Northern Ireland voted for a new Assembly yesterday; the results will emerge over the coming hours and days. Thereafter, talks will begin on the formation of a new Executive. What happens in these negotiations matters profoundly for the future of Northern Ireland. It should also be of great concern to ministers in London. The future of the power-sharing arrangements that have brought stability to Northern Ireland for almost a quarter of a century may be at stake.

In current difficulties, there is also the potential to bring about change for the better. The paper explores what renewal of the Agreement might involve.

The present situation

Northern Ireland’s governing arrangements follow the principles set out in the Belfast/Good Friday Agreement, signed in 1998. Core to the Agreement is the principle of power-sharing. The Executive is headed by a First Minister and a deputy First Minister, who must come from different political traditions, and who exercise equal powers conjointly. All but the smallest parties in the Assembly – which is elected by proportional representation – are entitled to hold ministerial briefs.

These arrangements are in a state of semi-collapse. The largest party in the outgoing Assembly, the Democratic Unionists, withdrew its First Minister in February, meaning that the Executive has, since then, been unable to meet.
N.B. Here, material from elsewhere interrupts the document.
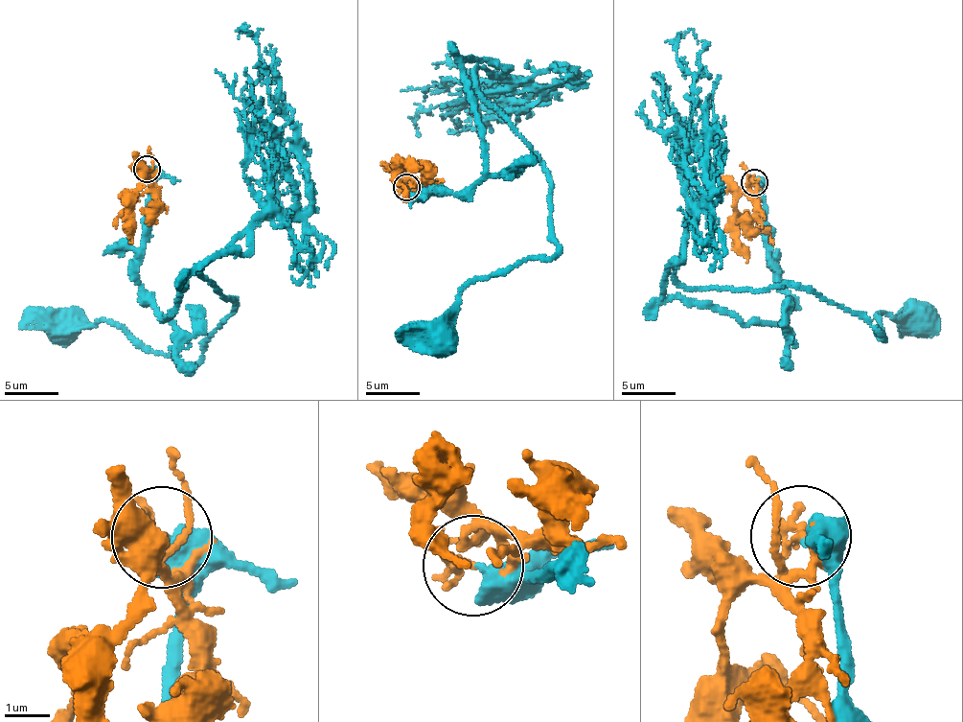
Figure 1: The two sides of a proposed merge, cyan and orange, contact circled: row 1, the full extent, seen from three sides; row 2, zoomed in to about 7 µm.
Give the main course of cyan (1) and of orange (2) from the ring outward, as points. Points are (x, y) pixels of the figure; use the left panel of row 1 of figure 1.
1: (148, 171), (145, 300), (174, 312), (214, 255), (197, 272), (229, 316), (185, 366), (103, 318), (65, 327)
2: (148, 168), (142, 171), (147, 174), (137, 187), (123, 198), (123, 210), (116, 228)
Though other ministers remain, they are effectively caretakers. There is a period of up to six months following the election in which to find political agreement on forming a new Executive. The DUP says it will not go fully back into the Executive unless its demands are met for changes to the Northern Ireland Protocol. Shifts in voting patterns may mean institutional changes are called for. But there are deeper failings within the Northern Ireland polity.